■ **Work order**:
Output the records that follow, keeping every line exactly as it is.

---------- Source material

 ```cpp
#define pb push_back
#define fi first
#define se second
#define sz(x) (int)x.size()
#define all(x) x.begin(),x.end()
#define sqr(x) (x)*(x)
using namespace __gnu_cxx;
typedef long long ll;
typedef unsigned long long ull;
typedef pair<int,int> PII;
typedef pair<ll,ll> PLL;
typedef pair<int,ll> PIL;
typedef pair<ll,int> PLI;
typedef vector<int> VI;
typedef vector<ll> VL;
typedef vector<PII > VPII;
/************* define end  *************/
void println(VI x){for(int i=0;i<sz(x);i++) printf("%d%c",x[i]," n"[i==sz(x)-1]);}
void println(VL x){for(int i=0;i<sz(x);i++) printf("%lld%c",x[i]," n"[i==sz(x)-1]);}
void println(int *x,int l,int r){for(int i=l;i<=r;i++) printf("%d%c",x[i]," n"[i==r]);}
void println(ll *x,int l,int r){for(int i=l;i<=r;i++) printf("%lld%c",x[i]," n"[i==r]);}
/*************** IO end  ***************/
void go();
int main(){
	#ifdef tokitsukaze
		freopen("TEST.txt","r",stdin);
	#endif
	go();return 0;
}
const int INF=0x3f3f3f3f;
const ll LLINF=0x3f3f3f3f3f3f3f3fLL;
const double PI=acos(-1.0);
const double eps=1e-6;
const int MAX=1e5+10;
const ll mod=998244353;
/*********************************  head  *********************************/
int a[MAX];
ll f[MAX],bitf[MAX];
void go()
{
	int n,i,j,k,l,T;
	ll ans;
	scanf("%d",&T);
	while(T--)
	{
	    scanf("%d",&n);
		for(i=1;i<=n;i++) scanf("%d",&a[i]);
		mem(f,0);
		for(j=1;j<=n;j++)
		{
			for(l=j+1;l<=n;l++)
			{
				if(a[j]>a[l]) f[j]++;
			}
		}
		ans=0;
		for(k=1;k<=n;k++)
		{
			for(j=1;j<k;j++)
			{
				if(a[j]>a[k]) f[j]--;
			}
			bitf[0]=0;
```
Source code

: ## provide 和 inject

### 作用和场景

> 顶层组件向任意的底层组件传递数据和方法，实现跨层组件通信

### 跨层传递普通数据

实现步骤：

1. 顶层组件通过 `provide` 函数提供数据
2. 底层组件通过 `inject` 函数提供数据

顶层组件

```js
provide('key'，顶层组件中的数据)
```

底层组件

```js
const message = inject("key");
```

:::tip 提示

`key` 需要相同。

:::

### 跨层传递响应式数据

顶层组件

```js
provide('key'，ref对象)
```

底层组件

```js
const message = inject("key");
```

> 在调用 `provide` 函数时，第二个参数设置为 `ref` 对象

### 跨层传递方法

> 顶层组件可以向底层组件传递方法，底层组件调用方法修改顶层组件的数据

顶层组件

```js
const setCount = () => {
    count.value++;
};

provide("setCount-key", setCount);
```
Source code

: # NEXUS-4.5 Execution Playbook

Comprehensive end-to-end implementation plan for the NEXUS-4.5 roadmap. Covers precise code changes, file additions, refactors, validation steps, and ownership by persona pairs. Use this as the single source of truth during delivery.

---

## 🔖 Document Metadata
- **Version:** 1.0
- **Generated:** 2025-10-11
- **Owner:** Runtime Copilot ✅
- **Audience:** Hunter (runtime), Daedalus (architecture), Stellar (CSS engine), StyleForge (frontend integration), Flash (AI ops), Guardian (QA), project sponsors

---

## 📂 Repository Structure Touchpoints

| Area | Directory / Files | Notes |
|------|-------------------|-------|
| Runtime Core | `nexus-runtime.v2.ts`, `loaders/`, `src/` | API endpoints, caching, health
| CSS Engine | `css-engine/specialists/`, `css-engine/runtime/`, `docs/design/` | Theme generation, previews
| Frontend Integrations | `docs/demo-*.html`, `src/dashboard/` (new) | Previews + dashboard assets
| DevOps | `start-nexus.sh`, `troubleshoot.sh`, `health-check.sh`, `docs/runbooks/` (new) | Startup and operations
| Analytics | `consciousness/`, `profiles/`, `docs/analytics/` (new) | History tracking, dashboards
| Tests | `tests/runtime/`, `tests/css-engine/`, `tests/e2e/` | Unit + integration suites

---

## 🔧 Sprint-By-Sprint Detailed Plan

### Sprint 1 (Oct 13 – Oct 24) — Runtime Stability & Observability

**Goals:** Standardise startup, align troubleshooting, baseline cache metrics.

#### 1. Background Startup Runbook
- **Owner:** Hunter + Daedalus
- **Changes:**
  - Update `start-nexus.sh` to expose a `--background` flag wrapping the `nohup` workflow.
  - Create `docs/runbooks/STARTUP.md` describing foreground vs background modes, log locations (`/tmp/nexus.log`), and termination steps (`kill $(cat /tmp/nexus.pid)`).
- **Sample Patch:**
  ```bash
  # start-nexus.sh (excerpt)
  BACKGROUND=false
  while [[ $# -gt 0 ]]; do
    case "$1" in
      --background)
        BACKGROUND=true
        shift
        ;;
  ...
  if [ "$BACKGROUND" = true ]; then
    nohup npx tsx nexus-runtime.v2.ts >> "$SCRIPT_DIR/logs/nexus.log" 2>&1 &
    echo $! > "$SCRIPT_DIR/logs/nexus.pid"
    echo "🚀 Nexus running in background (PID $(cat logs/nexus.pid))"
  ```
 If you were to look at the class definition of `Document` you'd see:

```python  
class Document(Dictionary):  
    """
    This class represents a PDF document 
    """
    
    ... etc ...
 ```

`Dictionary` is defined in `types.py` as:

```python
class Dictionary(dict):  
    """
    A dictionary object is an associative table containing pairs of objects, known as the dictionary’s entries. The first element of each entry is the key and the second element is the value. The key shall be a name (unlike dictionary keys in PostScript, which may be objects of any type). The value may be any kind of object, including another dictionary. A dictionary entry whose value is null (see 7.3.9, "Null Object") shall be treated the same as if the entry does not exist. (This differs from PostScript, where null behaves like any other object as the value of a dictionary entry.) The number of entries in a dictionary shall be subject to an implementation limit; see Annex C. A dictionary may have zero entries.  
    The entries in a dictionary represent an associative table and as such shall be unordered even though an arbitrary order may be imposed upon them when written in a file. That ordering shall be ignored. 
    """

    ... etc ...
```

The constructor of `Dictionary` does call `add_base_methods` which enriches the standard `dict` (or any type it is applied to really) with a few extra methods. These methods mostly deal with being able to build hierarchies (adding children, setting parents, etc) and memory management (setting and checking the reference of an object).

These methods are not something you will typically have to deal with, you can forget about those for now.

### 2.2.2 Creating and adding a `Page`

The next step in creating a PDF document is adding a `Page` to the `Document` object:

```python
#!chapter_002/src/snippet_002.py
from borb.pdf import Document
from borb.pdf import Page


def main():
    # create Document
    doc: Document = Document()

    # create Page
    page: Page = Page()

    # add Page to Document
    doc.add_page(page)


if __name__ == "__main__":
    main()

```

--------------------

■ **Exercise response**:
 ```cpp
#define pb push_back
#define fi first
#define se second
#define sz(x) (int)x.size()
#define all(x) x.begin(),x.end()
#define sqr(x) (x)*(x)
using namespace __gnu_cxx;
typedef long long ll;
typedef unsigned long long ull;
typedef pair<int,int> PII;
typedef pair<ll,ll> PLL;
typedef pair<int,ll> PIL;
typedef pair<ll,int> PLI;
typedef vector<int> VI;
typedef vector<ll> VL;
typedef vector<PII > VPII;
/************* define end  *************/
void println(VI x){for(int i=0;i<sz(x);i++) printf("%d%c",x[i]," n"[i==sz(x)-1]);}
void println(VL x){for(int i=0;i<sz(x);i++) printf("%lld%c",x[i]," n"[i==sz(x)-1]);}
void println(int *x,int l,int r){for(int i=l;i<=r;i++) printf("%d%c",x[i]," n"[i==r]);}
void println(ll *x,int l,int r){for(int i=l;i<=r;i++) printf("%lld%c",x[i]," n"[i==r]);}
/*************** IO end  ***************/
void go();
int main(){
	#ifdef tokitsukaze
		freopen("TEST.txt","r",stdin);
	#endif
	go();return 0;
}
const int INF=0x3f3f3f3f;
const ll LLINF=0x3f3f3f3f3f3f3f3fLL;
const double PI=acos(-1.0);
const double eps=1e-6;
const int MAX=1e5+10;
const ll mod=998244353;
/*********************************  head  *********************************/
int a[MAX];
ll f[MAX],bitf[MAX];
void go()
{
	int n,i,j,k,l,T;
	ll ans;
	scanf("%d",&T);
	while(T--)
	{
	    scanf("%d",&n);
		for(i=1;i<=n;i++) scanf("%d",&a[i]);
		mem(f,0);
		for(j=1;j<=n;j++)
		{
			for(l=j+1;l<=n;l++)
			{
				if(a[j]>a[l]) f[j]++;
			}
		}
		ans=0;
		for(k=1;k<=n;k++)
		{
			for(j=1;j<k;j++)
			{
				if(a[j]>a[k]) f[j]--;
			}
			bitf[0]=0;
```
Source code

: ## provide 和 inject

### 作用和场景

> 顶层组件向任意的底层组件传递数据和方法，实现跨层组件通信

### 跨层传递普通数据

实现步骤：

1. 顶层组件通过 `provide` 函数提供数据
2. 底层组件通过 `inject` 函数提供数据

顶层组件

```js
provide('key'，顶层组件中的数据)
```

底层组件

```js
const message = inject("key");
```

:::tip 提示

`key` 需要相同。

:::

### 跨层传递响应式数据

顶层组件

```js
provide('key'，ref对象)
```

底层组件

```js
const message = inject("key");
```

> 在调用 `provide` 函数时，第二个参数设置为 `ref` 对象

### 跨层传递方法

> 顶层组件可以向底层组件传递方法，底层组件调用方法修改顶层组件的数据

顶层组件

```js
const setCount = () => {
    count.value++;
};

provide("setCount-key", setCount);
```
Source code

: # NEXUS-4.5 Execution Playbook

Comprehensive end-to-end implementation plan for the NEXUS-4.5 roadmap. Covers precise code changes, file additions, refactors, validation steps, and ownership by persona pairs. Use this as the single source of truth during delivery.

---

## 🔖 Document Metadata
- **Version:** 1.0
- **Generated:** 2025-10-11
- **Owner:** Runtime Copilot ✅
- **Audience:** Hunter (runtime), Daedalus (architecture), Stellar (CSS engine), StyleForge (frontend integration), Flash (AI ops), Guardian (QA), project sponsors

---

## 📂 Repository Structure Touchpoints

| Area | Directory / Files | Notes |
|------|-------------------|-------|
| Runtime Core | `nexus-runtime.v2.ts`, `loaders/`, `src/` | API endpoints, caching, health
| CSS Engine | `css-engine/specialists/`, `css-engine/runtime/`, `docs/design/` | Theme generation, previews
| Frontend Integrations | `docs/demo-*.html`, `src/dashboard/` (new) | Previews + dashboard assets
| DevOps | `start-nexus.sh`, `troubleshoot.sh`, `health-check.sh`, `docs/runbooks/` (new) | Startup and operations
| Analytics | `consciousness/`, `profiles/`, `docs/analytics/` (new) | History tracking, dashboards
| Tests | `tests/runtime/`, `tests/css-engine/`, `tests/e2e/` | Unit + integration suites

---

## 🔧 Sprint-By-Sprint Detailed Plan

### Sprint 1 (Oct 13 – Oct 24) — Runtime Stability & Observability

**Goals:** Standardise startup, align troubleshooting, baseline cache metrics.

#### 1. Background Startup Runbook
- **Owner:** Hunter + Daedalus
- **Changes:**
  - Update `start-nexus.sh` to expose a `--background` flag wrapping the `nohup` workflow.
  - Create `docs/runbooks/STARTUP.md` describing foreground vs background modes, log locations (`/tmp/nexus.log`), and termination steps (`kill $(cat /tmp/nexus.pid)`).
- **Sample Patch:**
  ```bash
  # start-nexus.sh (excerpt)
  BACKGROUND=false
  while [[ $# -gt 0 ]]; do
    case "$1" in
      --background)
        BACKGROUND=true
        shift
        ;;
  ...
  if [ "$BACKGROUND" = true ]; then
    nohup npx tsx nexus-runtime.v2.ts >> "$SCRIPT_DIR/logs/nexus.log" 2>&1 &
    echo $! > "$SCRIPT_DIR/logs/nexus.pid"
    echo "🚀 Nexus running in background (PID $(cat logs/nexus.pid))"
  ```
 If you were to look at the class definition of `Document` you'd see:

```python  
class Document(Dictionary):  
    """
    This class represents a PDF document 
    """
    
    ... etc ...
 ```

`Dictionary` is defined in `types.py` as:

```python
class Dictionary(dict):  
    """
    A dictionary object is an associative table containing pairs of objects, known as the dictionary’s entries. The first element of each entry is the key and the second element is the value. The key shall be a name (unlike dictionary keys in PostScript, which may be objects of any type). The value may be any kind of object, including another dictionary. A dictionary entry whose value is null (see 7.3.9, "Null Object") shall be treated the same as if the entry does not exist. (This differs from PostScript, where null behaves like any other object as the value of a dictionary entry.) The number of entries in a dictionary shall be subject to an implementation limit; see Annex C. A dictionary may have zero entries.  
    The entries in a dictionary represent an associative table and as such shall be unordered even though an arbitrary order may be imposed upon them when written in a file. That ordering shall be ignored. 
    """

    ... etc ...
```

The constructor of `Dictionary` does call `add_base_methods` which enriches the standard `dict` (or any type it is applied to really) with a few extra methods. These methods mostly deal with being able to build hierarchies (adding children, setting parents, etc) and memory management (setting and checking the reference of an object).

These methods are not something you will typically have to deal with, you can forget about those for now.

### 2.2.2 Creating and adding a `Page`

The next step in creating a PDF document is adding a `Page` to the `Document` object:

```python
#!chapter_002/src/snippet_002.py
from borb.pdf import Document
from borb.pdf import Page


def main():
    # create Document
    doc: Document = Document()

    # create Page
    page: Page = Page()

    # add Page to Document
    doc.add_page(page)


if __name__ == "__main__":
    main()

```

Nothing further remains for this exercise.